**REQUEST A:** Could you set down the passage about church camp and being Saved, word for word?

**PASSAGE TO READ:**

It was in one of our after-chapel sessions that the first of my friends became Saved. She started crying and announced she had accepted Jesus Christ as her Lord and Savior. I hugged her and faked happiness. I was so jealous—in the way I was jealous when my sister got a Furby before I did. I asked how she knew she was Saved. She looked at me with the most condescension a ten-year-old can muster, and said, “Trust me, Maddie, when you’re Saved, you’ll just know.”

A few days later, there was a camp-wide bonfire where everyone told their born again stories. Ten, eleven, and twelve-year-olds stood up, one after one, s'mores in their hands, the Lord in their hearts, and explained in great detail the moment they were Saved. One boy said that he was born in 1988, but he was really born in 1992. This eleven-year-old is telling me he was Saved at four?! Let me guess, you have four fucking Furbys, too?

I finally gave up and said I was Saved on one of the last days of camp. I didn’t really have a moment where I accepted Jesus, but I had honestly convinced myself I did. When you put a bunch of children in a week-long camp, feed them decent food, let them swim every day, throw in members of the opposite sex to flirt with, and scare them shitless, they’ll believe anything you tell them. If Max—the cute, tan, blonde—loved Jesus, then I wanted to too.

When I was picked up from camp, my favorite song, “Every Morning” by Sugar Ray, was playing on the radio. I felt at ease. I was Saved! (For the record, I find the fact that “Every Morning” was my favorite song far more disturbing than the fact I was born again.)

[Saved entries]
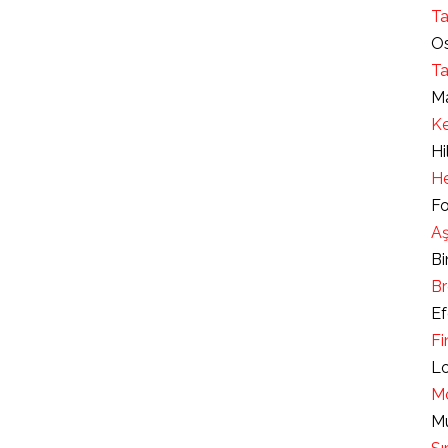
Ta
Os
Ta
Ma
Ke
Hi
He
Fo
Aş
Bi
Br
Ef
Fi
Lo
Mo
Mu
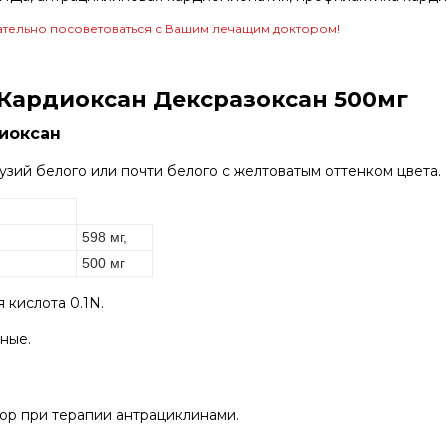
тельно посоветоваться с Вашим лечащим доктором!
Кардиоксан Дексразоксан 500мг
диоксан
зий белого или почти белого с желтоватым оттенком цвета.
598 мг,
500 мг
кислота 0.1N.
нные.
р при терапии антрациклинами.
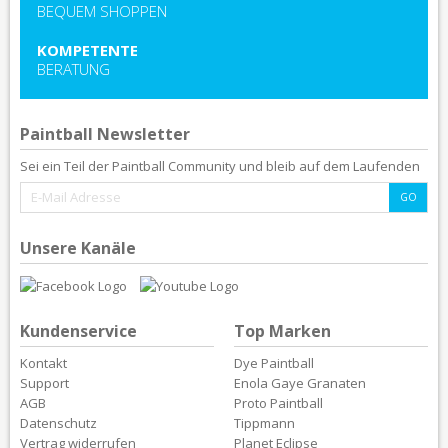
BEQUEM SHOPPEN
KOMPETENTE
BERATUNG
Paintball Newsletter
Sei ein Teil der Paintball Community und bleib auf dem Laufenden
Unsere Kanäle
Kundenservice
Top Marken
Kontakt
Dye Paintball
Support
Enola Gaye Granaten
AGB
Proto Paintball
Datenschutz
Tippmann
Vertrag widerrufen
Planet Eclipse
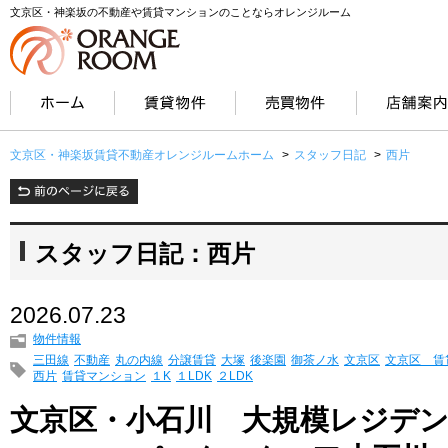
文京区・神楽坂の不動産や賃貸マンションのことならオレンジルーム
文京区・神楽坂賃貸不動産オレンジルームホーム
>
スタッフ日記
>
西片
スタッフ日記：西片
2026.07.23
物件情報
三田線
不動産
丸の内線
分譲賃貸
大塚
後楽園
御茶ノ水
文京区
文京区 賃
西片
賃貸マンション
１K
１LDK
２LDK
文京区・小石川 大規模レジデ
==
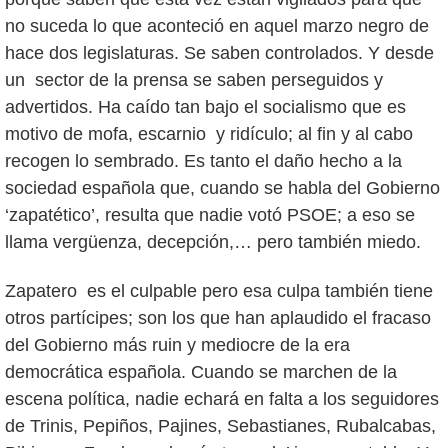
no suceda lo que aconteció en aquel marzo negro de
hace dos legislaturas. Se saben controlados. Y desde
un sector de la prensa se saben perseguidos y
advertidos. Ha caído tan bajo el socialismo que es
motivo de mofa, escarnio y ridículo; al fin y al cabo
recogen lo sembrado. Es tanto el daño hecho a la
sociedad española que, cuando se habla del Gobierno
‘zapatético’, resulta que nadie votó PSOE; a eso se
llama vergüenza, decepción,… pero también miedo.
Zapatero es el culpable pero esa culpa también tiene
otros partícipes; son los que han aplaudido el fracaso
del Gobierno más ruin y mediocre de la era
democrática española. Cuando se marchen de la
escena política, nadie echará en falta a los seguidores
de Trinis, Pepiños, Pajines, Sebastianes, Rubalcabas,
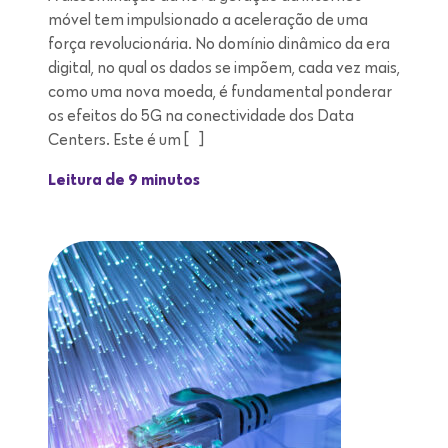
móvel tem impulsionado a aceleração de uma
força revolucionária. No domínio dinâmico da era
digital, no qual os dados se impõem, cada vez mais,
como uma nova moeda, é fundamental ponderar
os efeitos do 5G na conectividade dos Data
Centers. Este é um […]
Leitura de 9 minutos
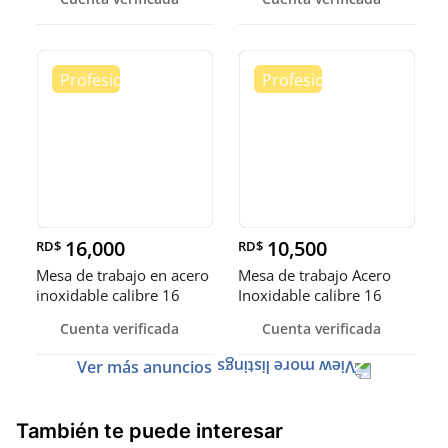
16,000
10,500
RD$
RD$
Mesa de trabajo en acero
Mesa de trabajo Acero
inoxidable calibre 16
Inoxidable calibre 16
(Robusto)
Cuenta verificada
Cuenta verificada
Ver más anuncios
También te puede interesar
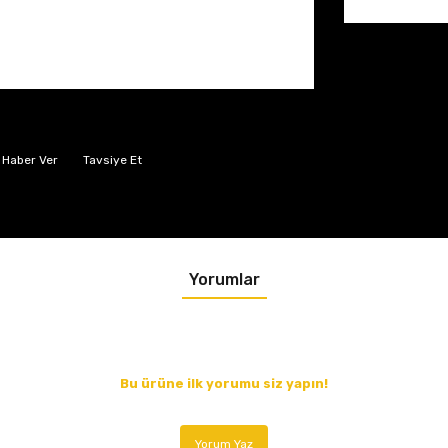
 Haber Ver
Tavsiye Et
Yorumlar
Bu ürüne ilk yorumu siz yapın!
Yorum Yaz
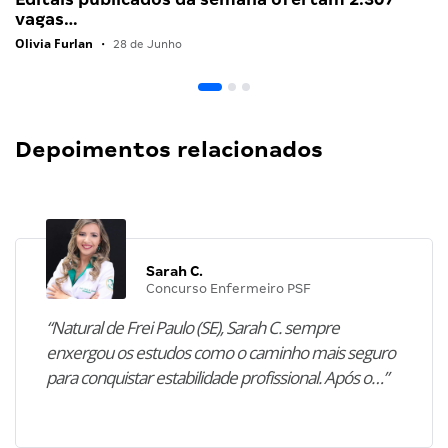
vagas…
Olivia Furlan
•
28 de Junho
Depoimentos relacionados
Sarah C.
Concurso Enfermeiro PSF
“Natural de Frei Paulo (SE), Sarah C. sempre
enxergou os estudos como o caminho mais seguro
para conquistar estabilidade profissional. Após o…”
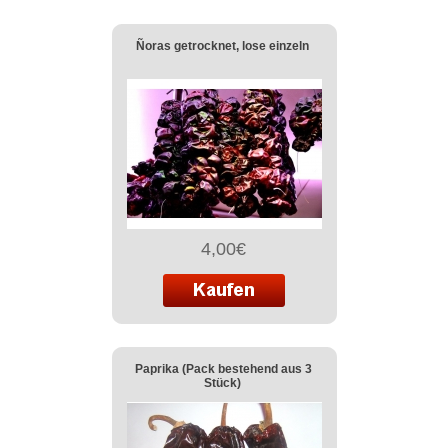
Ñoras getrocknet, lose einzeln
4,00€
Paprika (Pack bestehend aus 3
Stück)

**REQUEST B:** Which lines in the records above contain the string "Sarah"? Identify and copy each of those lines, counting only matches in the same case.

**RESPONSE BOX A:**
It was in one of our after-chapel sessions that the first of my friends became Saved. She started crying and announced she had accepted Jesus Christ as her Lord and Savior. I hugged her and faked happiness. I was so jealous—in the way I was jealous when my sister got a Furby before I did. I asked how she knew she was Saved. She looked at me with the most condescension a ten-year-old can muster, and said, “Trust me, Maddie, when you’re Saved, you’ll just know.”

A few days later, there was a camp-wide bonfire where everyone told their born again stories. Ten, eleven, and twelve-year-olds stood up, one after one, s'mores in their hands, the Lord in their hearts, and explained in great detail the moment they were Saved. One boy said that he was born in 1988, but he was really born in 1992. This eleven-year-old is telling me he was Saved at four?! Let me guess, you have four fucking Furbys, too?

I finally gave up and said I was Saved on one of the last days of camp. I didn’t really have a moment where I accepted Jesus, but I had honestly convinced myself I did. When you put a bunch of children in a week-long camp, feed them decent food, let them swim every day, throw in members of the opposite sex to flirt with, and scare them shitless, they’ll believe anything you tell them. If Max—the cute, tan, blonde—loved Jesus, then I wanted to too.

When I was picked up from camp, my favorite song, “Every Morning” by Sugar Ray, was playing on the radio. I felt at ease. I was Saved! (For the record, I find the fact that “Every Morning” was my favorite song far more disturbing than the fact I was born again.)

**RESPONSE BOX B:**
Sarah C.
“Natural de Frei Paulo (SE), Sarah C. sempre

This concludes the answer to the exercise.